April 19 (Bloomberg) -- Overseas investors bought a net 2.83 billion rupees ($55 million) of Indian equities yesterday, taking their total investments in stocks this year to 445.7 billion rupees, according to the nation’s market regulator.
Foreigners bought 24.8 billion rupees of shares and sold 22 billion rupees, the Securities & Exchange Board of India said on its website. They sold a net 2.25 billion rupees of bonds, paring their flows into debt this year to 190.6 billion rupees, the data show.
The BSE India Sensitive Index has risen 13 percent this year as foreigners poured record amounts of money into local shares even as costlier credit slows profit growth, oil costs remain high and the government struggles to tackle a fiscal gap.
Foreigners have invested 4.89 trillion rupees in equities and 1.4 trillion rupees in bonds since they were allowed into the country in 1993.

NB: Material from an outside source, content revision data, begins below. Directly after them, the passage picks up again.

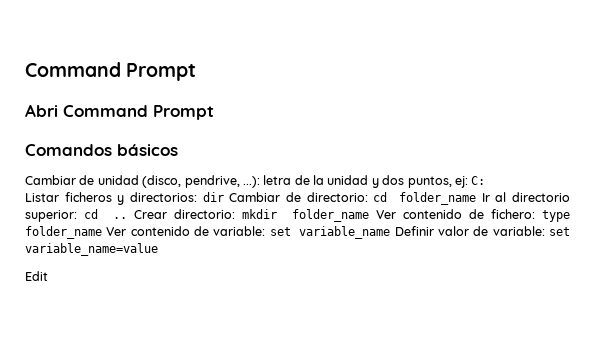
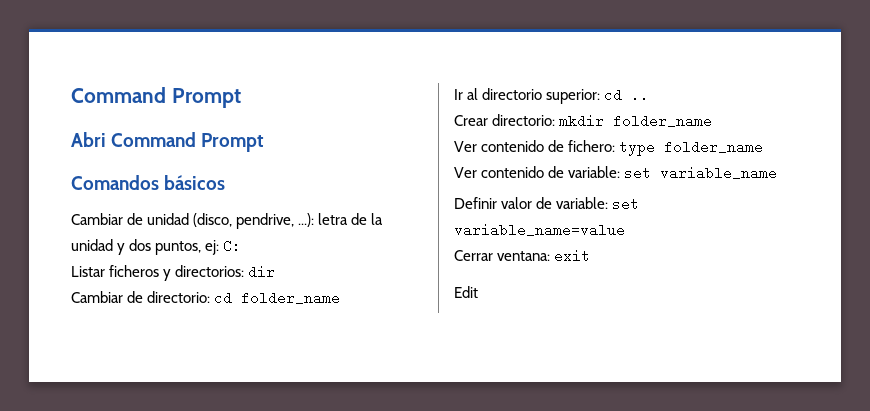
(224, 197) none -> (276, 272) //
(477, 198) none -> (341, 298) //
(127, 218) none -> (650, 95) //
(369, 215) none -> (713, 121) //
(102, 232) none -> (764, 147) //
(391, 232) none -> (778, 173) //
(158, 249) none -> [454,249,591,263] // Cerrar ventana: exit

India’s $1.2 trillion stock market is influenced by flows from abroad. Offshore funds pulled out 27.1 billion rupees from local equities last year amid Europe’s debt crisis. That led to a 25 percent decline in the Sensex, the measure’s second worst annual loss, and sent the rupee to an all-time low.
Inflows surged to a record 1.33 trillion rupees in 2010, making the Sensex the best performer among the world’s top 10 markets. The largest-ever outflow in 2008 led the biggest annual slump of 52 percent.
The regulator provides data on shares bought and sold by large investors, including trades in the primary and secondary markets, with a delay of at least a day.